LongCat-AudioDiT: High-Fidelity Diffusion Text-to-Speech in the Waveform Latent Space
A new diffusion model bypasses traditional spectrograms, achieving a 0.818 speaker similarity score for zero-shot cloning.
Meituan's LongCat-TTS research team has introduced a significant architectural shift in text-to-speech synthesis. Instead of relying on intermediate acoustic representations like mel-spectrograms—a standard that can introduce compounding errors—LongCat-TTS operates directly within a learned waveform latent space. This streamlined approach requires only two core components: a waveform variational autoencoder (Wav-VAE) to compress audio and a diffusion model backbone to generate it. The team also introduced key inference improvements, fixing a training-inference mismatch and replacing classifier-free guidance with a new adaptive projection guidance technique to boost quality.
Despite forgoing complex, multi-stage training pipelines or high-quality annotated datasets, the model achieves state-of-the-art performance. The largest variant, LongCat-TTS-3.5B, outperforms the previous SOTA model (Seed-TTS) on zero-shot voice cloning benchmarks. It improved speaker similarity (SIM) scores from 0.809 to 0.818 on Seed-ZH and from 0.776 to 0.797 on the more challenging Seed-Hard set. In a counterintuitive finding from their ablation studies, the researchers discovered that superior reconstruction fidelity in the Wav-VAE does not necessarily translate to better overall TTS performance, highlighting the complex interplay between model components. All model weights (including 1B, 3.5B, and quantized versions) and code have been open-sourced to accelerate community research.
- Operates directly in waveform latent space, bypassing error-prone mel-spectrograms to simplify the TTS pipeline.

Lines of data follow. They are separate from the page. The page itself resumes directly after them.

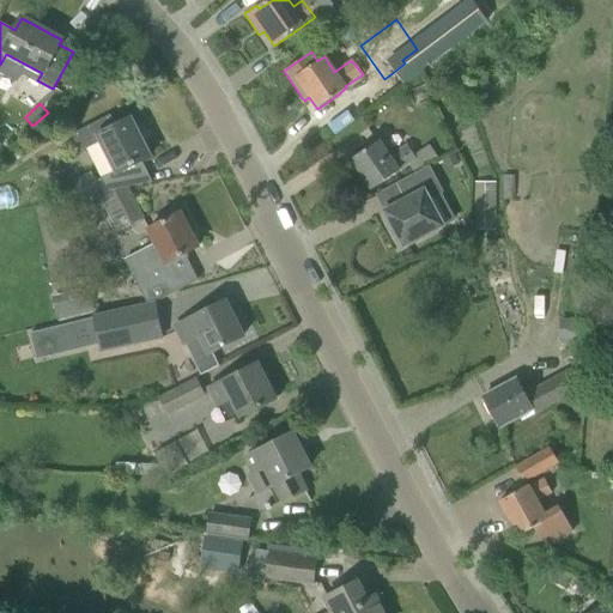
[(111,190),(127,188),(147,183),(152,182),(152,181),(147,181),(139,163),(151,157),(131,119),(115,126),(110,115),(89,126),(72,134),(80,151),(99,141),(115,171),(96,181),(91,173),(66,184),(72,199),(111,190)]
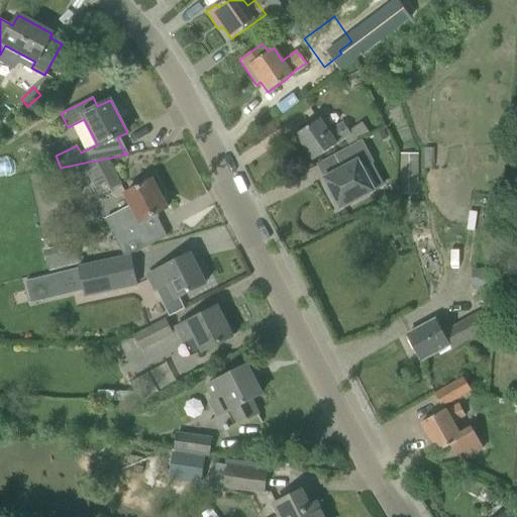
[(336,145),(336,144),(351,134),(343,122),(328,133),(319,119),(297,134),(314,161),(336,145)]
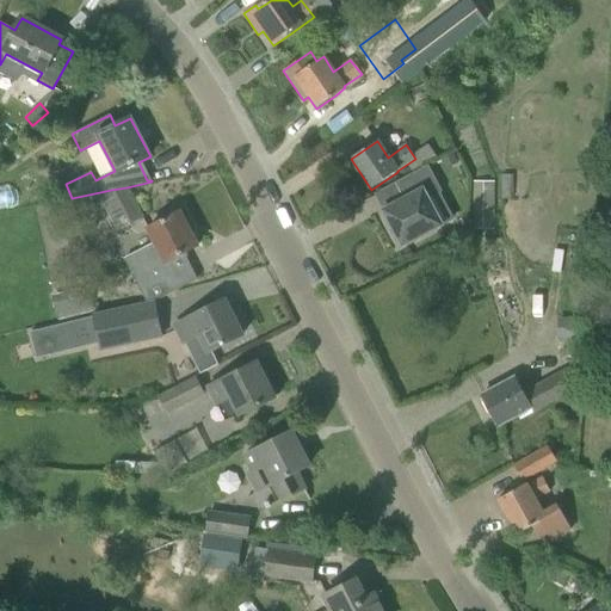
[(451,152),(440,158),(446,167),(457,161),(451,152)]
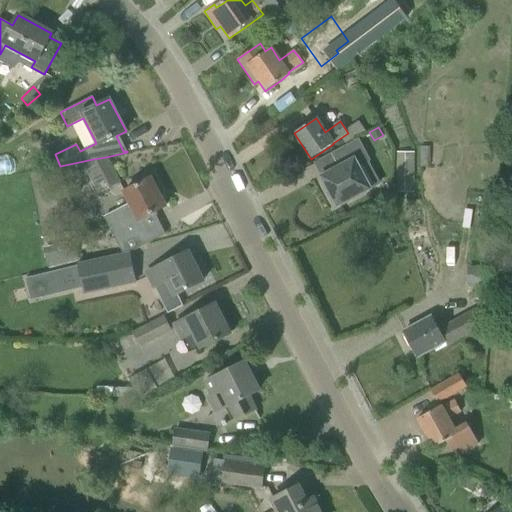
[(358,167),(370,161),(358,139),(331,153),(338,167),(321,177),(328,191),(325,193),(332,205),(335,204),(336,207),(370,189),(358,167)]
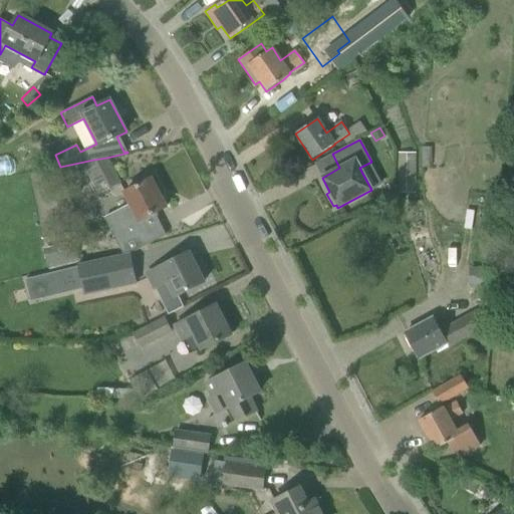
[(397,193),(415,193),(416,153),(398,153),(397,193)]
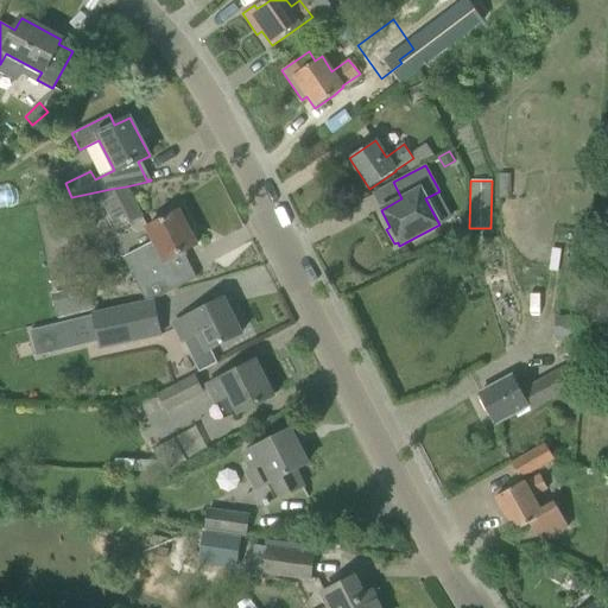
[(126,187),(111,189),(130,225),(143,217),(126,187)]
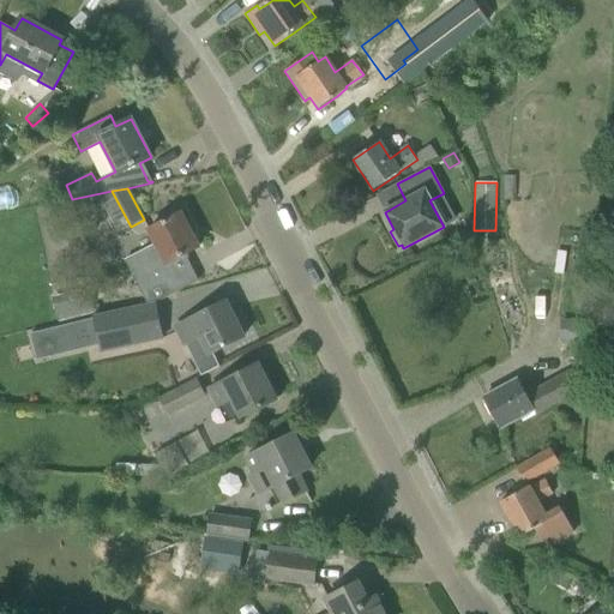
[(124,262),(146,304),(161,300),(175,293),(182,289),(168,264),(198,247),(180,214),(149,230),(156,245),(124,262)]
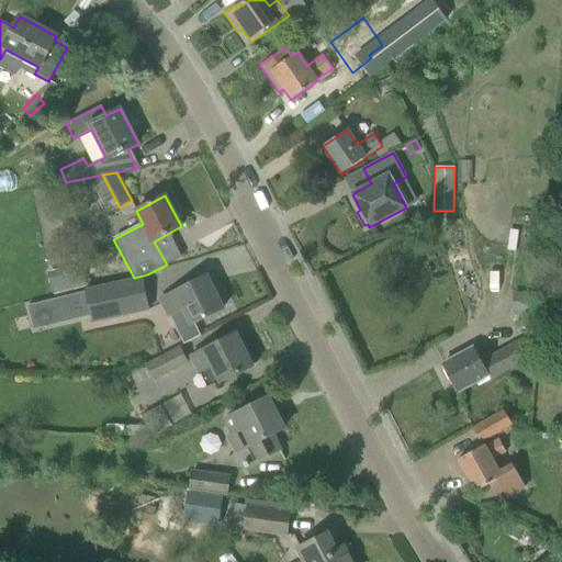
[(51,271),(55,293),(87,285),(81,265),(51,271)]
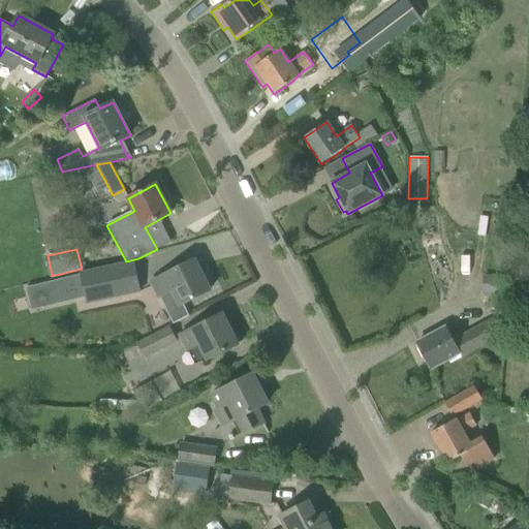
[(152,281),(159,297),(173,324),(189,316),(183,304),(210,290),(209,288),(212,287),(205,274),(201,275),(193,260),(152,281)]
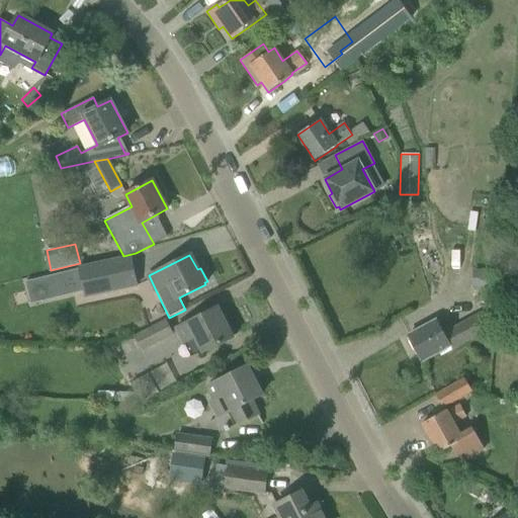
[(137,287),(128,257),(79,270),(86,300),(137,287)]
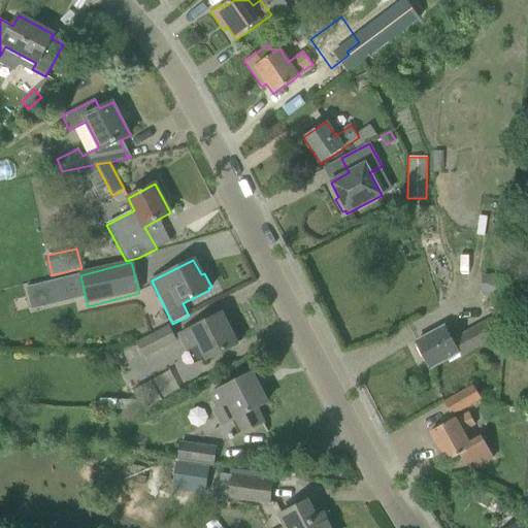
[(482,294),(506,295),(507,275),(483,274),(482,294)]
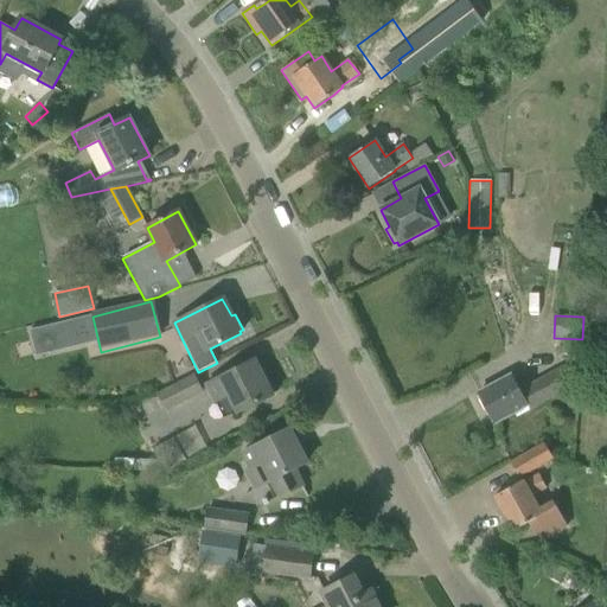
[(478,394),(494,423),(526,407),(529,410),(553,397),(562,414),(577,404),(581,357),(521,390),(512,375),(478,394)]
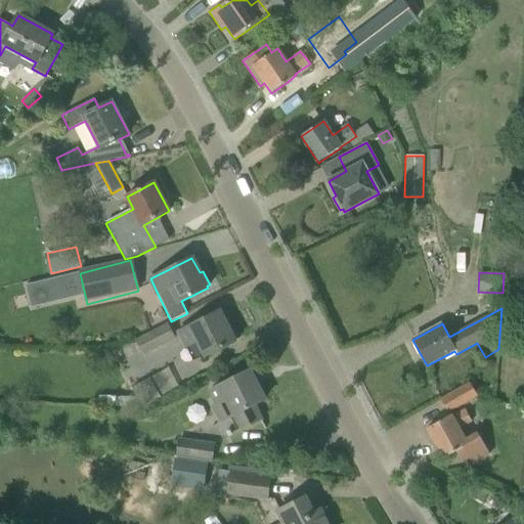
[(178,332),(185,347),(198,341),(206,356),(234,342),(219,311),(178,332)]
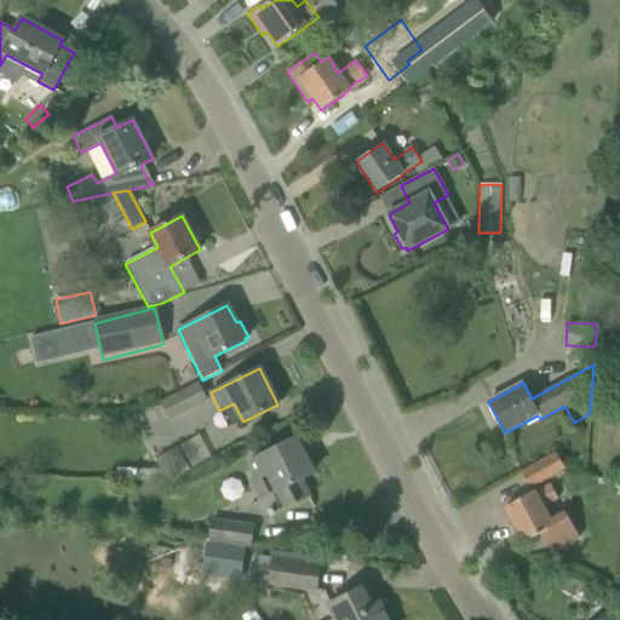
[(161,402),(170,419),(206,401),(197,384),(161,402)]
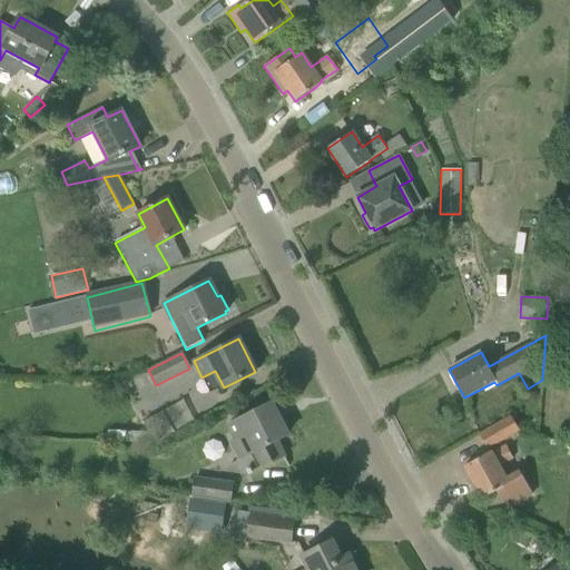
[(236,440),(232,442),(248,474),(284,457),(276,441),(287,435),(272,403),(228,425),(236,440)]
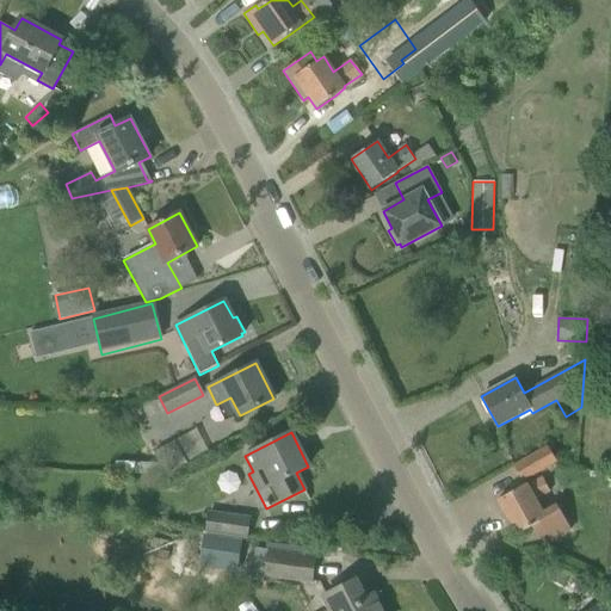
[(547,449),(514,466),(523,482),(555,464),(547,449)]
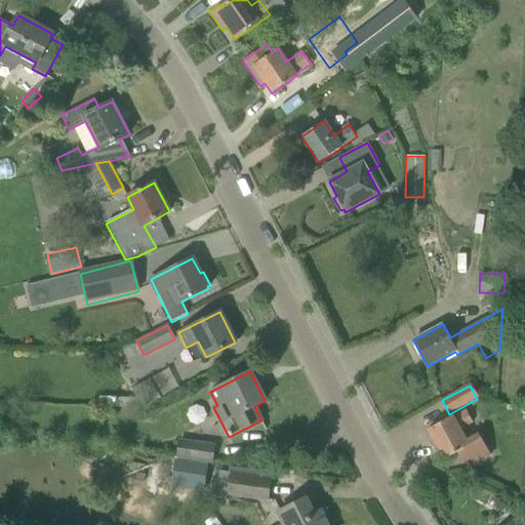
[(524,409),(520,405),(514,410),(520,416),(524,410),(524,409)]
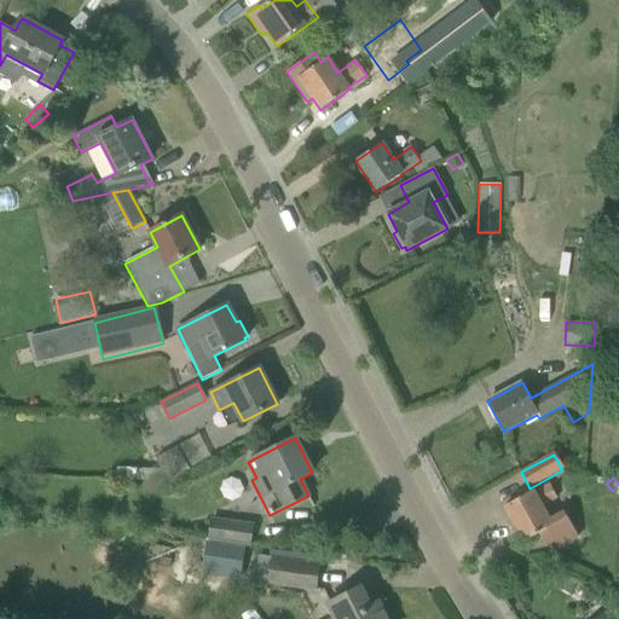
[(543,507),(557,499),(549,485),(534,493),(533,491),(503,507),(524,542),(539,533),(550,553),(578,536),(567,518),(553,525),(543,507)]
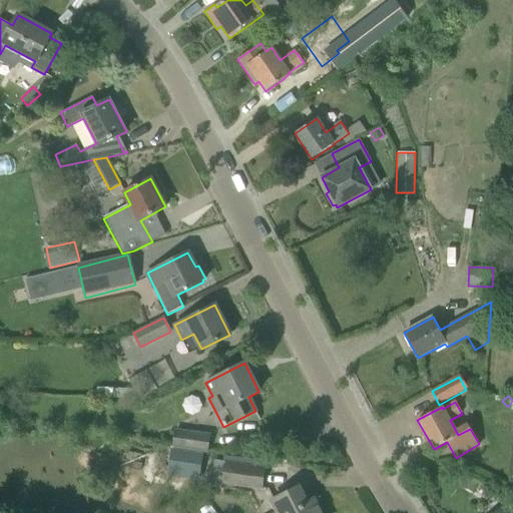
[(175,431),(173,447),(207,452),(209,436),(175,431)]
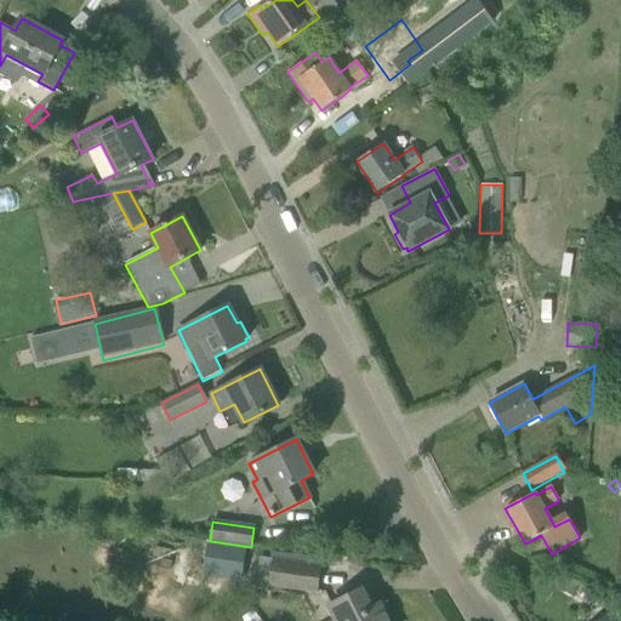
[(251,547),(210,541),(205,575),(246,581),(251,547)]
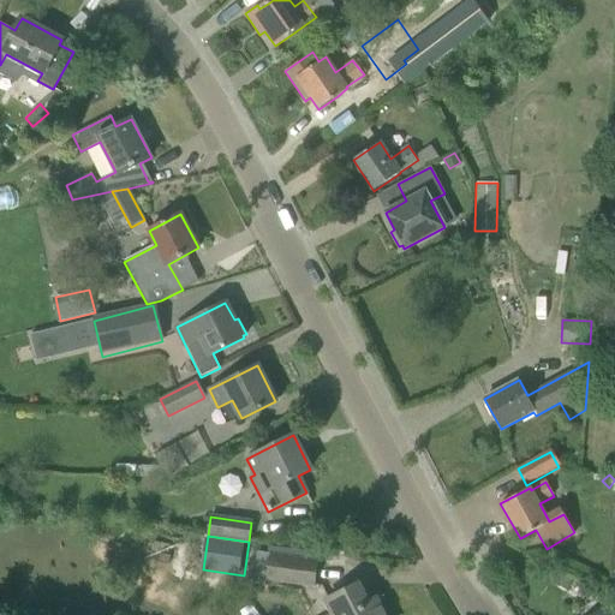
[(267,580),(312,586),(316,562),(270,555),(267,580)]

- The 3.5B parameter model sets a new SOTA for zero-shot voice cloning, boosting speaker similarity scores on key benchmarks.
- Open-sources all code and model weights (1B & 3.5B params) on Hugging Face, with ComfyUI integration for easy use.
Why It Matters
Delivers more accurate and natural-sounding voice cloning with a simpler, more efficient architecture, advancing open-source AI speech tools.